A sinking feeling for boat owners
Marina del Rey had 5,895 slips in 1995. Now there are 4,731. Over 800 more small slips may be doomed under redevelopment schemes, yet the county plans to build only 271 dry storage spaces.
Do the math. Small-boat owners are getting short shrift.
They can’t just hang their boats on a hoist until dry storage becomes available. A few find slips at other harbors, but many of those are gentrifying too. Boaters are being permanently displaced -- not only from the harbor but from boating altogether.
The Coastal Commission found that L.A. County is not acting in conformity with the Coastal Act, and one of its key recommendations is that there be no further reduction in the overall number of slips and no further reduction in the number of slips under 35 feet.
We concur. Objection to county redevelopment plans is not anti-development; it is anti-bad-redevelopment. There are viable alternatives.
Nancy Vernon Marino
Marina del Rey
The writer is co-director of We ARE Marina del Rey.
Keeping prayer in its place
Prayerful people who desire to publicly vocalize their religious beliefs are constitutionally free to do so in a multitude of venues. But whether visiting the DMV or attending City Council meetings, I am constitutionally protected from being subjected to government-sanctioned religious ceremony.

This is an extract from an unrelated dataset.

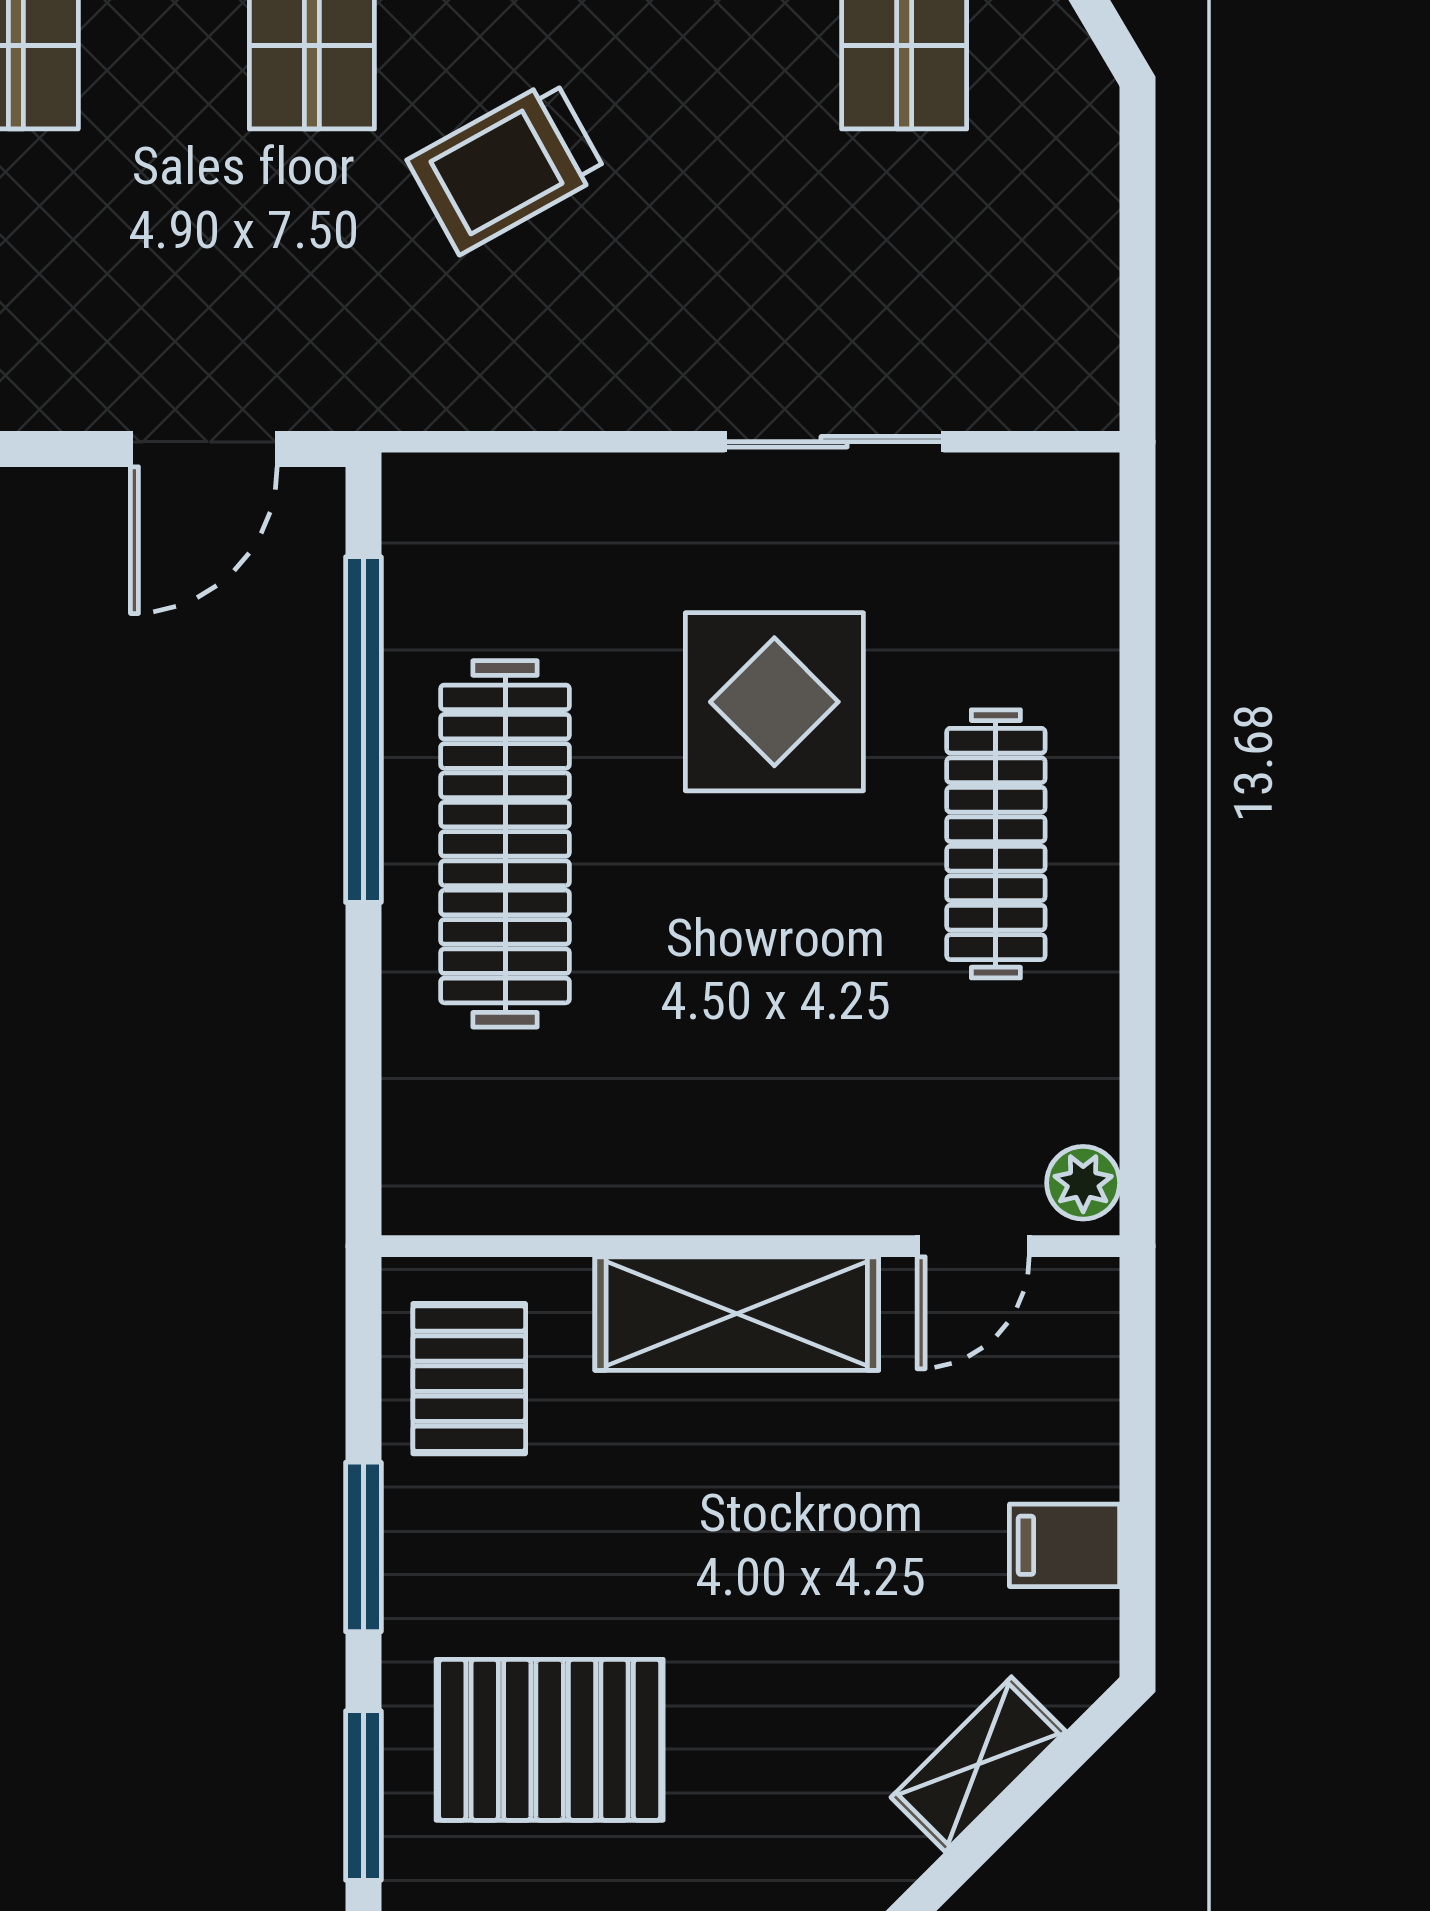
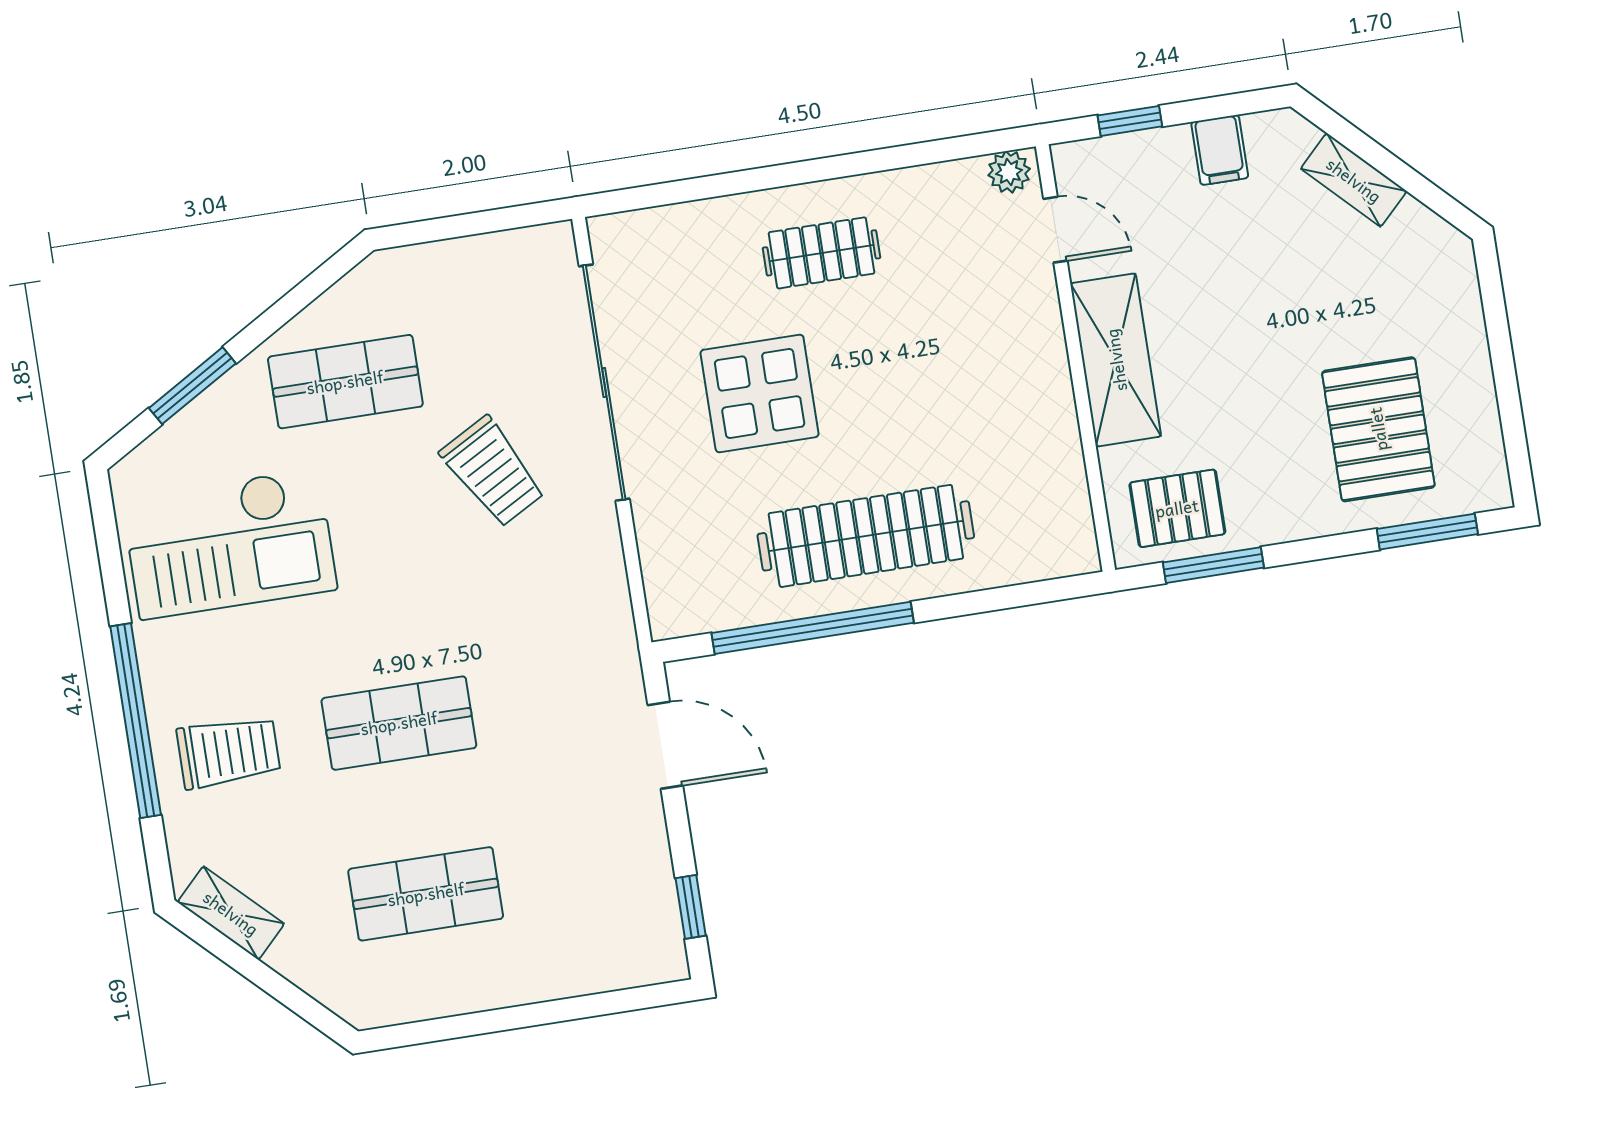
trolley: (507, 167) -> (493, 472), moved
sliding door: (834, 442) -> (604, 383), width x1.86
clothes rail: (996, 844) -> (822, 253), width x0.73
window: (1137, 1401) -> (1130, 121), added
window: (363, 1547) -> (1213, 565), moved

Lancaster voters are better served by focused, hardworking elected officials than by council chamber prayers.
Thank you for your story on Beit T’Shuvah, which is more than a synagogue and rehab center.
I teach Hebrew school, and every year I lead our high schoolers on a field trip to Beit T’Shuvah. It’s easily the highlight of the year; the people from Beit T’Shuvah talk to -- and get through to -- my students as no one else could. I firmly believe that more than a few kids didn’t go down a dangerous path thanks to the folks at Beit T’Shuvah. They should be proud of themselves not only for kicking their habits and rebuilding their lives but for positively affecting the hundreds of Jewish kids I and others have brought there.
Sometime in the 1960s, I was shopping at my local department store in Northern California and standing patiently behind a woman being a bit rude to the salesclerk.
I was getting upset with her, and then I noticed the number tattooed on her arm and thought to myself, “That’s OK, honey, you’ve been through hell and can be rude.”
I’ve never forgotten that moment, and I still get chills when I remember that incident.